Task to complete ▸ Word for word, set down every line of the entries below from the line with "163 305 5402" to the line with "208 283 9.82", including both, and no other line.

Supplied material ▸
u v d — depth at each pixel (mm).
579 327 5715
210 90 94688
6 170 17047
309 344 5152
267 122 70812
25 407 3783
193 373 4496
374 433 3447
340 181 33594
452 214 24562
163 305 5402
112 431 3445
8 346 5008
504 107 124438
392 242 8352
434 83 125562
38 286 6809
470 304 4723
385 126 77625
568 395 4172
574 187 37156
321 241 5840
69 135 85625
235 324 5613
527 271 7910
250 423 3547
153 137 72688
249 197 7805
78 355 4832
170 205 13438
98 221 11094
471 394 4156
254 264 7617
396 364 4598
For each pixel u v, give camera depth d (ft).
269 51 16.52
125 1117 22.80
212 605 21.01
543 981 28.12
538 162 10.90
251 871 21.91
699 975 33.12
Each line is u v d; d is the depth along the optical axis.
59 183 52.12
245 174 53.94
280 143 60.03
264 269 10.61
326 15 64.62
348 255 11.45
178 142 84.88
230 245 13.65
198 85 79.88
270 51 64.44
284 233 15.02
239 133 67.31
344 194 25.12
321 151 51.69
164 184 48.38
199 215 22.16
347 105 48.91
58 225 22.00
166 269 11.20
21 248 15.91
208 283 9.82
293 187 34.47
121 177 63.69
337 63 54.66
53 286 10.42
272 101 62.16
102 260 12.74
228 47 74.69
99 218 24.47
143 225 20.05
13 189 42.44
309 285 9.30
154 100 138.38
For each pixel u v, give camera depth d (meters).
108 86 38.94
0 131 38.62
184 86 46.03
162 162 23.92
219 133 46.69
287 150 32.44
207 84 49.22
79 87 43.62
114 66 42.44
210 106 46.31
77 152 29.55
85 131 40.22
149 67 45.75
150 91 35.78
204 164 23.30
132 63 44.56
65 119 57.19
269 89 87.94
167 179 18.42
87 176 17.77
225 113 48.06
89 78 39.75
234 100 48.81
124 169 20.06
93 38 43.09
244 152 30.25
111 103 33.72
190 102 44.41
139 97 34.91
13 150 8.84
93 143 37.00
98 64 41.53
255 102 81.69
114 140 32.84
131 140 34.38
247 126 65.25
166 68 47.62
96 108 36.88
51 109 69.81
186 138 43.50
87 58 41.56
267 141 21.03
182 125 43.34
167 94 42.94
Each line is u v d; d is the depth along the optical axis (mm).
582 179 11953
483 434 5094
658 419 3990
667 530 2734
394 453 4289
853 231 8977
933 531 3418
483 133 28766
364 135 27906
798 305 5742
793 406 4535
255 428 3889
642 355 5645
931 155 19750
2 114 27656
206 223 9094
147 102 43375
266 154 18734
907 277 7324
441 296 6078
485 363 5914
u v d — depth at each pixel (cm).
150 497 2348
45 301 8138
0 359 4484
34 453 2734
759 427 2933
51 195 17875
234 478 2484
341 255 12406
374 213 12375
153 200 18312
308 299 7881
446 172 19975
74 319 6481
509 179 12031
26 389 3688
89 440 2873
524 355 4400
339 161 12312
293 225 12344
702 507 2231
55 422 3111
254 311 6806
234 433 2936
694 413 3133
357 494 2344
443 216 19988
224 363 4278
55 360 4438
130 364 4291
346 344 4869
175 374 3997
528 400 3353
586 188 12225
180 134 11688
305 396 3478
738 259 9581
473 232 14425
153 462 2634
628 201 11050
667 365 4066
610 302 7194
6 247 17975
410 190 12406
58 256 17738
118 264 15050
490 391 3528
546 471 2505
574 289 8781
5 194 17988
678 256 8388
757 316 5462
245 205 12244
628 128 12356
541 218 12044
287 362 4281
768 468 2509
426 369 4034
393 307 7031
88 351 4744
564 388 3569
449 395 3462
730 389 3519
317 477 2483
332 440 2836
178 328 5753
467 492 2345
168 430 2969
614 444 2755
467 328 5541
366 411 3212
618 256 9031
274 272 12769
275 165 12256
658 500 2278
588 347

Finished task ▸
163 305 5402
112 431 3445
8 346 5008
504 107 124438
392 242 8352
434 83 125562
38 286 6809
470 304 4723
385 126 77625
568 395 4172
574 187 37156
321 241 5840
69 135 85625
235 324 5613
527 271 7910
250 423 3547
153 137 72688
249 197 7805
78 355 4832
170 205 13438
98 221 11094
471 394 4156
254 264 7617
396 364 4598
For each pixel u v, give camera depth d (ft).
269 51 16.52
125 1117 22.80
212 605 21.01
543 981 28.12
538 162 10.90
251 871 21.91
699 975 33.12
Each line is u v d; d is the depth along the optical axis.
59 183 52.12
245 174 53.94
280 143 60.03
264 269 10.61
326 15 64.62
348 255 11.45
178 142 84.88
230 245 13.65
198 85 79.88
270 51 64.44
284 233 15.02
239 133 67.31
344 194 25.12
321 151 51.69
164 184 48.38
199 215 22.16
347 105 48.91
58 225 22.00
166 269 11.20
21 248 15.91
208 283 9.82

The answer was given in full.